• 顯示文本:

+ + +

玻璃鍍膜面位置對玻璃熱學性能之影響

The Influence of the Coating Film Position on Thermal Performance of Glazing

10.6377/JA.201006.0014

李訓谷(Shin-Ku Lee)；陳文亮(Wen-Liang Chen)；黃尊澤(Tsun-Tse Huang)；王佑萱(Yu-Hsuan Wang)；陳瑞鈴(Jui-Ling Chen)

建築節能 ； 隔熱膜 ； 耐候性能 ； Building Energy Saving ； Solar Coated Film ； Weather-resistance Performance

建築學報

72_S期（2010 / 06 / 01）

73 - 86

繁體中文

玻璃建材影響建築物耗能所佔的比例相當大，因此世界各國均在推行節能玻璃標章，以鼓勵使用節能效益較高的玻璃建材。然而，新的節能玻璃材料大多被應用在新建的建築物上。考量成本效益，既有玻璃帷幕建築的節能改善策略是在玻璃內側塗裝隔熱膜。根據相關文獻證實，隔熱膜的貼附會使得室內側的玻璃表面溫度過高，造成靠近玻璃周圍的熱舒適度降低。因此本文首先利用小型熱箱法探討鍍膜面朝室內外側對玻璃表面溫度的差異；並且利用鉛筆硬度、耐磨耗性、耐酸鹼性以及碳弧燈加速老化曝曬等實驗，研究鍍膜面放置在室外側的耐候性能，本文最終目的是評估將玻璃的鍍膜面朝室外側之可行性。由實驗結果顯示，鍍膜面放置在室外側會使得室內側表面溫度比鍍膜面放置在室內側的表面溫度降低約10℃。但是直接將隔熱膜貼附在玻璃室外側無法通過耐候性測試。本研究最後發展出在鍍膜面外層再塗附一層TiO2光觸媒薄膜，因TiO2光觸媒薄膜受光照硬化以及親水自潔淨的特性，使得產品不僅具有節能玻璃的特點，更具備超越CNS標準之耐候特性。

+ + +

• 任務:
1) 請更新玻璃鍍膜文本中從含有「玻璃鍍膜面位置對玻璃熱學性能之影響」的語句開始、到「Huang)；王佑萱(Yu-Hsuan Wang)；陳瑞鈴(Jui-Ling Chen)」結束的部分，把其中的「鍍膜面」全部改成「塗膜面」後寫出。
2) 根據玻璃鍍膜文本回答：
(a) 這項研究刊登在哪一份期刊上？
(b) 本研究用什麼方法探討鍍膜面朝室內或室外時玻璃表面溫度的差異？
(c) 鍍膜面放在室外側時，室內側表面溫度比放在室內側時約低多少？
作答時只能依據上面這篇文本。

資料集所含紀錄
+ + +

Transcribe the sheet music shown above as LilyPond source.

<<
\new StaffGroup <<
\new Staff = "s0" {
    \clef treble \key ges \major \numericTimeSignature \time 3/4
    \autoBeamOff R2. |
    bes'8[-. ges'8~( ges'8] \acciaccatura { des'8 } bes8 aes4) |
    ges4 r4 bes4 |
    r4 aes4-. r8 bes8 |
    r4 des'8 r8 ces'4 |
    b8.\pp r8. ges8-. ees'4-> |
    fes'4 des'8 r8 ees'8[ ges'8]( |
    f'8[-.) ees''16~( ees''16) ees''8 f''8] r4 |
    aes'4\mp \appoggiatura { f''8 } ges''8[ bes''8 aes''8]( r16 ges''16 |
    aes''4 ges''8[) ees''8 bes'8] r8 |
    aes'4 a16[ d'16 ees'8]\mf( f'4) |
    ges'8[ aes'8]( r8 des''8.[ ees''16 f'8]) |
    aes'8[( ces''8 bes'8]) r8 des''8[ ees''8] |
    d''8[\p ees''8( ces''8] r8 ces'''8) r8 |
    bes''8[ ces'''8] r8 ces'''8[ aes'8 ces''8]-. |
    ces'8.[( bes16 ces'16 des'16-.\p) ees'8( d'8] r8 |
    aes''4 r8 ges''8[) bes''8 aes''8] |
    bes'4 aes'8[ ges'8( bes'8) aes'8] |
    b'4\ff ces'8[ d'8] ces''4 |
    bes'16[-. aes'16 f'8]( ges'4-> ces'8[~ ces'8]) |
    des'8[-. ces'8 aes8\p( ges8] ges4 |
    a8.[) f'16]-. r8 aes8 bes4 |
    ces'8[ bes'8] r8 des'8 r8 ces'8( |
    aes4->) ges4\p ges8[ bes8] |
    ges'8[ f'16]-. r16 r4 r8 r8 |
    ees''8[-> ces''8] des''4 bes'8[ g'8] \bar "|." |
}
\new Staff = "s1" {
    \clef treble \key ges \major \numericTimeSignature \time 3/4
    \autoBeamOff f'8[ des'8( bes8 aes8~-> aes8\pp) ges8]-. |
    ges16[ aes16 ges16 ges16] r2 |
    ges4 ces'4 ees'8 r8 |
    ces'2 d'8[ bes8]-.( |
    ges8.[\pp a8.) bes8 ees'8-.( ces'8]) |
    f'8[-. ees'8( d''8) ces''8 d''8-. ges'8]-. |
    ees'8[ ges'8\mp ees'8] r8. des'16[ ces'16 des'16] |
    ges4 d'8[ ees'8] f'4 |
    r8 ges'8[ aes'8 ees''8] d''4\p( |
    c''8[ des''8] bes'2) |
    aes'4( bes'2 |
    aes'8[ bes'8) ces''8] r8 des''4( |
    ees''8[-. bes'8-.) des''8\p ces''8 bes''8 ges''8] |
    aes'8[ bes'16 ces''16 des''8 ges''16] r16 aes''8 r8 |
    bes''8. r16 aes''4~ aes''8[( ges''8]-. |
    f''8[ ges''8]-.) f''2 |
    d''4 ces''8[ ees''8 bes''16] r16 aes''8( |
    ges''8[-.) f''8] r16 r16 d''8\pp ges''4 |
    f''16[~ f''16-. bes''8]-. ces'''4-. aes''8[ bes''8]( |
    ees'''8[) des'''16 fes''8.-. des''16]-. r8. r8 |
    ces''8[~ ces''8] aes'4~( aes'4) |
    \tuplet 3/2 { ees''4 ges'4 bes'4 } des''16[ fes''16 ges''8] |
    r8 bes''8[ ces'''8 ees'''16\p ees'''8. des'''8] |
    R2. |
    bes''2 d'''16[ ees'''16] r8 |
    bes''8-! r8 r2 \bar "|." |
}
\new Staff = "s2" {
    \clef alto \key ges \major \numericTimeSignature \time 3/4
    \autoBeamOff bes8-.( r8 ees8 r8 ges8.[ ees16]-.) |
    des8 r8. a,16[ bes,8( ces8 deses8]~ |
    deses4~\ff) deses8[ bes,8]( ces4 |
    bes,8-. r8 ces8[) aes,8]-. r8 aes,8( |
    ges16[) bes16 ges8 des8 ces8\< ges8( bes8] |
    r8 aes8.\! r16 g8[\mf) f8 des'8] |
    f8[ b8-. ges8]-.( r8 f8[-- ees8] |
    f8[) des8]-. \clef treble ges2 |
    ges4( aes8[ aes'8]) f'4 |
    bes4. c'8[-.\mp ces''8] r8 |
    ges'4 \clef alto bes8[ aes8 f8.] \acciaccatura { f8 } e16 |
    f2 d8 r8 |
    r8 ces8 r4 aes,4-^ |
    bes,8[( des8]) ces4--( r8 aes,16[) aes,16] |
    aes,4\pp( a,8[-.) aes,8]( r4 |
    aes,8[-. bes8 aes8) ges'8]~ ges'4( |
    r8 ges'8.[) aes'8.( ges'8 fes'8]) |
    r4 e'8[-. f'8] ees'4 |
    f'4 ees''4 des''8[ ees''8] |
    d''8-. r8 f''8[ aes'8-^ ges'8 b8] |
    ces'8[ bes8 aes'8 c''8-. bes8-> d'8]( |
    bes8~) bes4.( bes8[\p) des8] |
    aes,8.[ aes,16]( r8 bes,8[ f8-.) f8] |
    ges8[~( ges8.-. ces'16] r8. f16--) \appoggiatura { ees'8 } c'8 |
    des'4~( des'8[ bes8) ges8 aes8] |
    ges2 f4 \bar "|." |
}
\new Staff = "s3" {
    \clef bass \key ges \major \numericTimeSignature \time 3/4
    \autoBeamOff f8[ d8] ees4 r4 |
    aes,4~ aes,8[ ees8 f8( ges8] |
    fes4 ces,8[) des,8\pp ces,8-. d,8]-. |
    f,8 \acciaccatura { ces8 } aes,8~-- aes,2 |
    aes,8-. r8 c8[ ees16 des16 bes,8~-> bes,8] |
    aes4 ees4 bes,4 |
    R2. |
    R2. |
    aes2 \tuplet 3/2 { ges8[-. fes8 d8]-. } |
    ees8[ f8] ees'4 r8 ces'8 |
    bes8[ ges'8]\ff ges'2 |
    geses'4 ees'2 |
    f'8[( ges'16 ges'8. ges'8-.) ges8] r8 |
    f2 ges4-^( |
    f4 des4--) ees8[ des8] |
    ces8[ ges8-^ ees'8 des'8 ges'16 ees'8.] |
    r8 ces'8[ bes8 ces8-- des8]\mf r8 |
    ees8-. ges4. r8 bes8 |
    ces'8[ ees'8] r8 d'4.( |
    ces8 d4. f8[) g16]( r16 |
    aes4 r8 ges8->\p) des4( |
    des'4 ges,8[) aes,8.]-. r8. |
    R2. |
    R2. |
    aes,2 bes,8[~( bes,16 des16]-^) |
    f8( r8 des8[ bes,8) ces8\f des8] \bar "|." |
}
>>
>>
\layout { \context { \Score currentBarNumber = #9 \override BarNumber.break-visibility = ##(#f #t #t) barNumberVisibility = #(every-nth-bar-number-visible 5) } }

+ + +

• 任務結果:
1)
玻璃塗膜面位置對玻璃熱學性能之影響

The Influence of the Coating Film Position on Thermal Performance of Glazing

10.6377/JA.201006.0014

李訓谷(Shin-Ku Lee)；陳文亮(Wen-Liang Chen)；黃尊澤(Tsun-Tse Huang)；王佑萱(Yu-Hsuan Wang)；陳瑞鈴(Jui-Ling Chen)

2)
(a) 建築學報。
(b) 小型熱箱法。
(c) 約10℃。